深度学习(4):基于深层卷积网络实现车牌识别

目的:基于深层卷积神经网络结合CTC损失函数对车牌进行识别,通过对车牌数据集进行训练获得识别模型,并验证模型性能和将模型进行应用。

一、原理

  1. 了解深层卷积神经网络构建方法和基本原理
  2. 熟悉目标识别相关算法的常规训练流程
  3. 掌握CTC损失函数的基本原理

CTC 的全称是Connectionist Temporal Classification. 这个方法主要是解决神经网络label 和output 不对齐的问题(Alignment problem)。参考博客:CTC loss原理详解大全_@you_123的博客-CSDN博客_ctcloss的原理

二、数据探索

1.安装库

  • scikit-image是基于scipy的一款图像处理包,它将图片作为numpy数组进行处理,正好与matlab一样,scikit-image是基于numpy,因此需要安装numpy和scipy,同时需要安装matplotlib进行图片的实现等。
  • OpenCV-Python是由OpenCV C++实现并封装的Python库。 OpenCV-Python使用Numpy,这是一个高度优化的数据操作库,具有MATLAB风格的语法。 所有OpenCV数组结构都转换为Numpy数组。这也使得与使用Numpy的其他库(如SciPy和Matplotlib)集成更容易。
  • torchvisionpytorch的一个图形库,它服务于PyTorch深度学习框架的,主要用来构建计算机视觉模型。参考torchvision详细介绍_Fighting_1997的博客-CSDN博客_torchvision
  • torchsummary能够查看模型的输入和输出的形状,可以更加清楚地输出模型的结构。
  •  torchviz模型可视化
#安装组件,安装完成需要重新启动一下kernel
!pip3 install scikit-image
!pip3 install opencv-python
!pip3 install torchvision
!pip3 install torchsummary
!pip3 install torchviz

2.导入库

import torch
import torch.nn as nn
import torch.optim as optim
from torch.utils.data import Dataset, DataLoader
from tqdm import tqdm

import numpy as np
import cv2
import matplotlib.pyplot as plt
import os
from skimage import io

%matplotlib inline

3.准备数据

#准备数据,从OSS中获取数据并解压到当前目录:

import oss2
access_key_id = os.getenv('OSS_TEST_ACCESS_KEY_ID', 'LTAI4G1MuHTUeNrKdQEPnbph')
access_key_secret = os.getenv('OSS_TEST_ACCESS_KEY_SECRET', 'm1ILSoVqcPUxFFDqer4tKDxDkoP1ji')
bucket_name = os.getenv('OSS_TEST_BUCKET', 'mldemo')
endpoint = os.getenv('OSS_TEST_ENDPOINT', 'https://oss-cn-shanghai.aliyuncs.com')
# 创建Bucket对象,所有Object相关的接口都可以通过Bucket对象来进行
bucket = oss2.Bucket(oss2.Auth(access_key_id, access_key_secret), endpoint, bucket_name)
# 下载到本地文件
bucket.get_object_to_file('data/c12/number_plate_data.zip', 'number_plate_data.zip')

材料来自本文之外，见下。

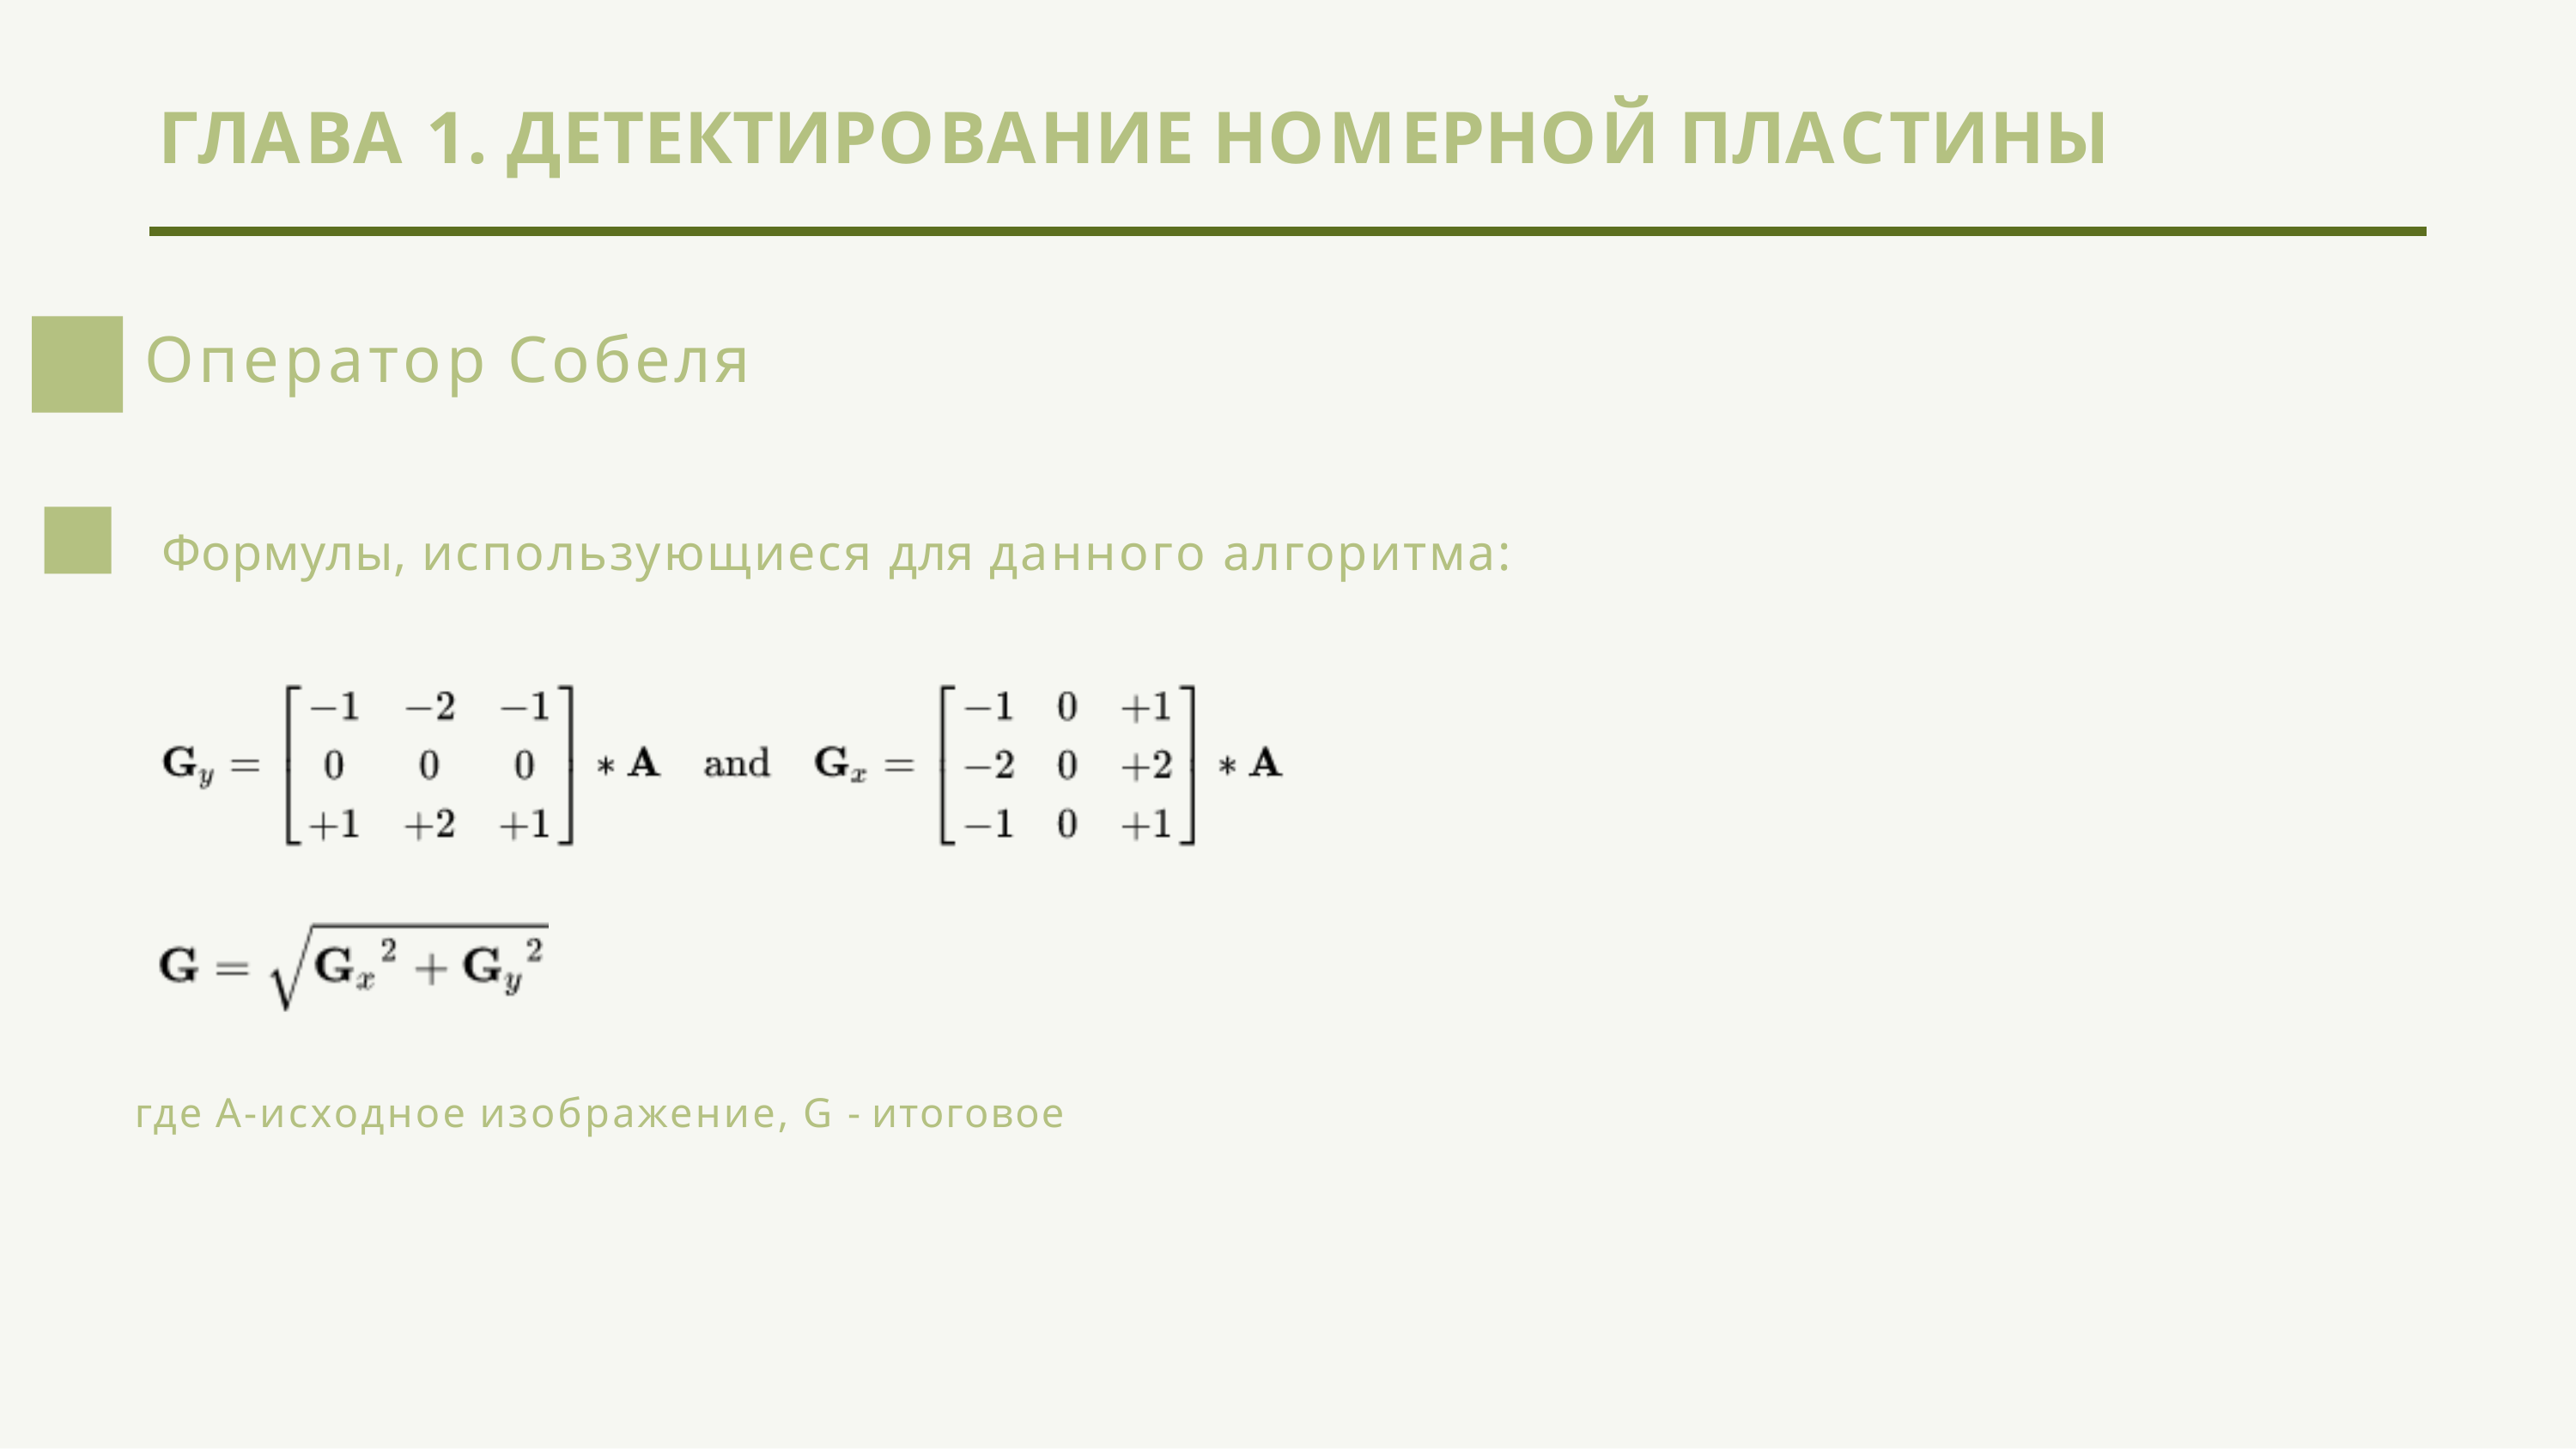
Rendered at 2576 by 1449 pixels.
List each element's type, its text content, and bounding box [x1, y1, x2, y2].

picture [157, 916, 550, 1018]
text_box [32, 316, 124, 413]
text_box Оператор Собеля Формулы, использующиеся для данного алгоритма: [143, 317, 2312, 579]
text_box ГЛАВА 1. ДЕТЕКТИРОВАНИЕ НОМЕРНОЙ ПЛАСТИНЫ [156, 90, 2420, 335]
text_box где A-исходное изображение, G - итоговое [132, 1085, 1279, 1136]
picture [157, 683, 1288, 850]
text_box [44, 506, 112, 574]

!unzip -q -o number_plate_data.zip
!rm -rf __MACOSX
#训练集路径
data_dir_train = 'gen_res'
#验证集路径
data_dir_val = 'gen_res_val'

4.可视化

从训练集中随机提取18张照片进行可视化,代码如下:

import os
import numpy as np
import matplotlib.pyplot as plt
import random
# 随机选择18张照片
train_folder = data_dir_train+"/15/"

images = random.choices(os.listdir(train_folder), k=18)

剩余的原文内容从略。